Intrinsic camera parameters
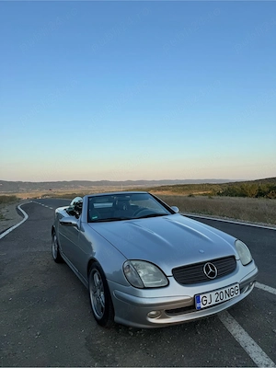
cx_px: 138
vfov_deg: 71.6
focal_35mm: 24
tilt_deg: -0.4
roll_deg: +0.6
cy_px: 184
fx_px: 255
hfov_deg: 56.8
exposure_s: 1/2604
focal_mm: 6.76
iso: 80
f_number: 1.78
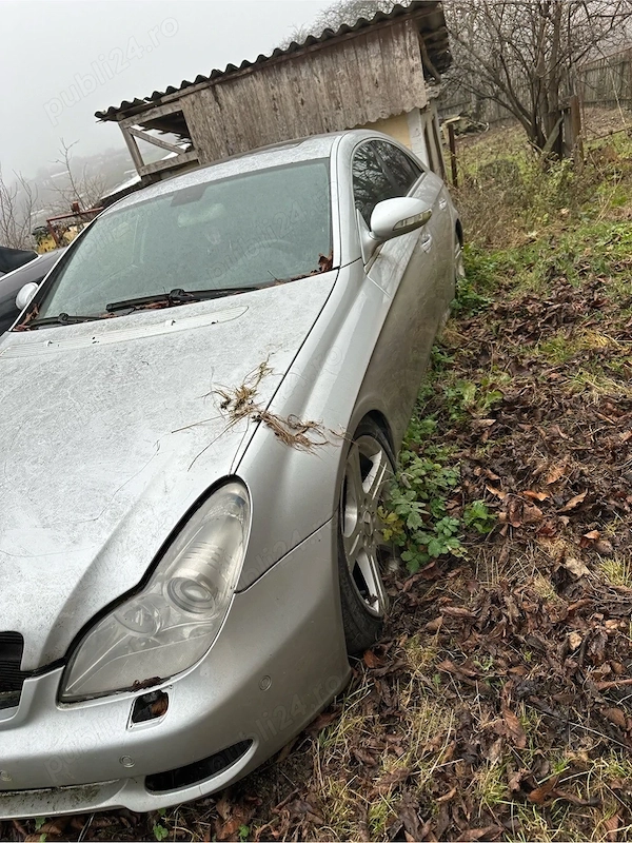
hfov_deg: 56.8
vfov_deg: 71.6
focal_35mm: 24
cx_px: 316
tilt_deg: -27.4
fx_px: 584
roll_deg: +13.5
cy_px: 422
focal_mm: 6.86
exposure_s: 1/454
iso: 80
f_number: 1.78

■ **Your task**
In the copy, each entry above must match exactly, and no picture may be carried over.

■ **Written response**
cx_px: 138
vfov_deg: 71.6
focal_35mm: 24
tilt_deg: -0.4
roll_deg: +0.6
cy_px: 184
fx_px: 255
hfov_deg: 56.8
exposure_s: 1/2604
focal_mm: 6.76
iso: 80
f_number: 1.78
hfov_deg: 56.8
vfov_deg: 71.6
focal_35mm: 24
cx_px: 316
tilt_deg: -27.4
fx_px: 584
roll_deg: +13.5
cy_px: 422
focal_mm: 6.86
exposure_s: 1/454
iso: 80
f_number: 1.78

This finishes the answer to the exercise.